▶ [Fragmento seleccionado]:
La ciudad vive un fin de semana de alta movilidad con el inicio de la segunda parte de enero. Aunque la ocupación mejoró respecto al año anterior, la preocupación del sector se traslada ahora al nivel de consumo, que registra caídas cercanas al 30%.
La «Feliz» muestra su cara más concurrida en lo que va del verano. Según los últimos relevamientos de la Secretaría de Turismo y Ambiente y las cámaras hoteleras, las reservas para este fin de semana del 17 y 18 de enero superan el 75% de ocupación, impulsadas por el recambio de quincena y el fenómeno de las reservas de «último momento».
Tras un comienzo de año con cautela, donde la primera semana promedió un 60% y la primera quincena cerró cerca del 65%, los números actuales muestran una recuperación. Si bien estas cifras están lejos del «lleno total» de temporadas históricas, representan un alivio frente a los bajos niveles registrados en 2025.
A pesar de ver más gente en las playas y en la zona céntrica, los empresarios gastronómicos y hoteleros advierten sobre un fenómeno preocupante: el desplome del gasto per cápita. «Estamos en una temporada de ‘camas ocupadas pero mesas vacías’. La ocupación subió, pero el consumo en restaurantes y comercios cayó aproximadamente un 30% respecto al año pasado», señalaron desde la Asociación Empresaria Hotelera Gastronómica (AEHG).

▶ [Datos proporcionados]:
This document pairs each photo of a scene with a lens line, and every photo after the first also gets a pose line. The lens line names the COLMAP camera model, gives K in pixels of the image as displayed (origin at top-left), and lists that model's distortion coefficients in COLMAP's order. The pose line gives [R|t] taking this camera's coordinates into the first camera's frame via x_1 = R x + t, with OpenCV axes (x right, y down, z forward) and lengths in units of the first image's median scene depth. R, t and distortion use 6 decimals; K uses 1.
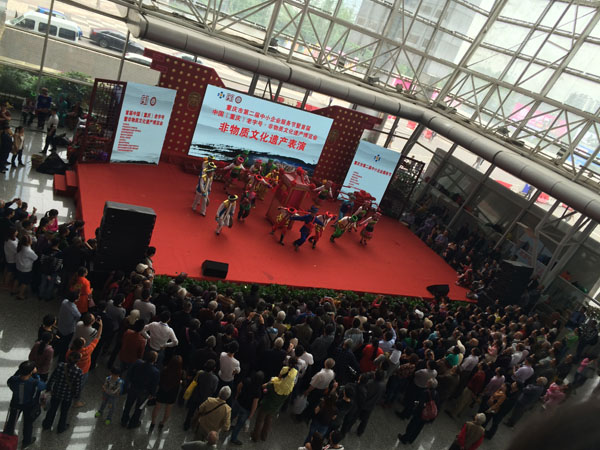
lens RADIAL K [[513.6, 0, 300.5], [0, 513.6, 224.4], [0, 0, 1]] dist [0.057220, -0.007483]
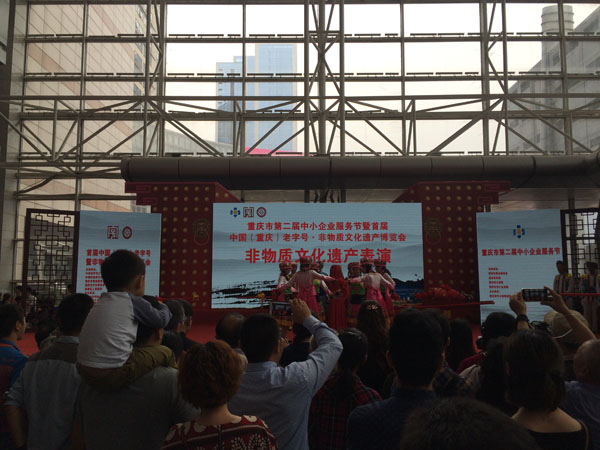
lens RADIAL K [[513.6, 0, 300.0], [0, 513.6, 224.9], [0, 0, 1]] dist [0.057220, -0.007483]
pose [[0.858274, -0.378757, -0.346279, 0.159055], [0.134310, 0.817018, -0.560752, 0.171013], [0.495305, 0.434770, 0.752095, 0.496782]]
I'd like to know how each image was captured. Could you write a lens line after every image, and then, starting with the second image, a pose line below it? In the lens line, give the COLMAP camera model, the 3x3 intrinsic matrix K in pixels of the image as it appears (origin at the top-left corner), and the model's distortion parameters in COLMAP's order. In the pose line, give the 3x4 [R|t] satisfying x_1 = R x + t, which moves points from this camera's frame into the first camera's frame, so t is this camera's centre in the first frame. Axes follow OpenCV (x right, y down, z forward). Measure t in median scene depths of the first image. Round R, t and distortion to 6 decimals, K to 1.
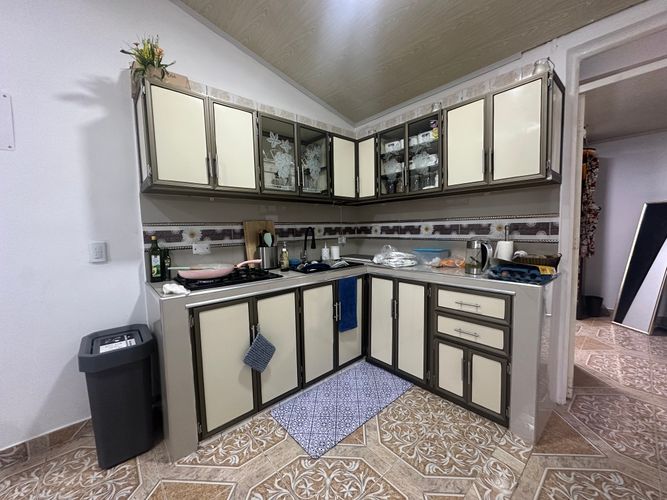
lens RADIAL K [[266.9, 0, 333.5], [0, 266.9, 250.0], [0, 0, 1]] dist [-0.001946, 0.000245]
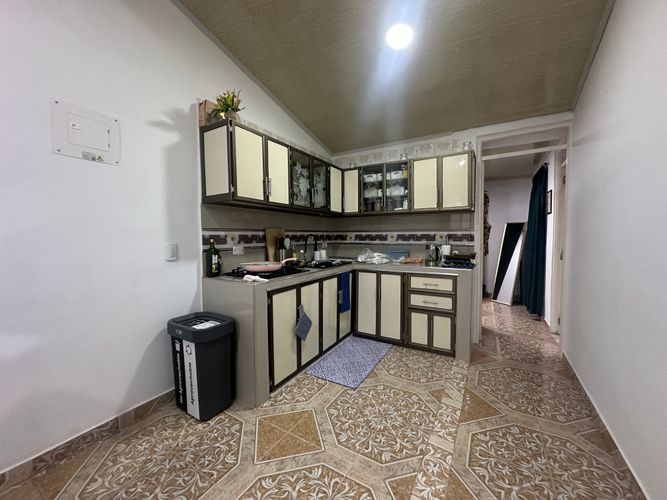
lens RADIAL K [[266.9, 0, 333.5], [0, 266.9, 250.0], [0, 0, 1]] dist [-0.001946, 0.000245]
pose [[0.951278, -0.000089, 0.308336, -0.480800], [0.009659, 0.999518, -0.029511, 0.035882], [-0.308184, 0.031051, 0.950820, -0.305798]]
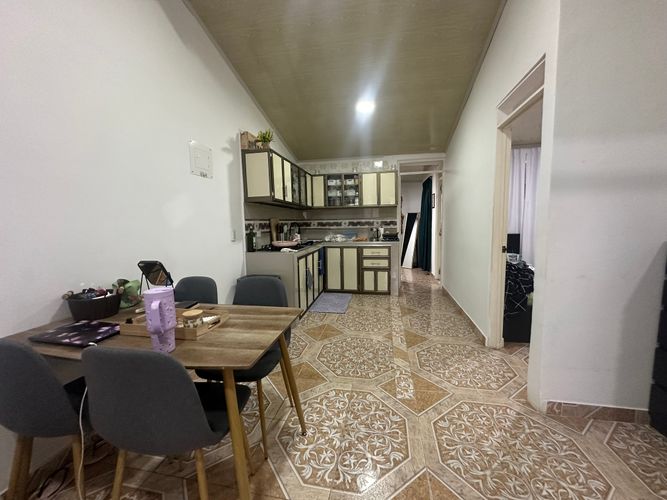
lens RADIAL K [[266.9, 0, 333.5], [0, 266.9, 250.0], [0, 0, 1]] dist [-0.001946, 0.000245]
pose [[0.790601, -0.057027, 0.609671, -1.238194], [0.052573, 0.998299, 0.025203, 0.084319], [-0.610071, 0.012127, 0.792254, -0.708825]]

▶ [Actividad a realizar]: Cita sin cambios el fragmento sobre la temporada turística desde «La ciudad vive» hasta «cercanas al 30%.», ambos incluidos. Las líneas no hacen falta para resolver lo que se pide.

▶ [Sección de respuesta]:
La ciudad vive un fin de semana de alta movilidad con el inicio de la segunda parte de enero. Aunque la ocupación mejoró respecto al año anterior, la preocupación del sector se traslada ahora al nivel de consumo, que registra caídas cercanas al 30%.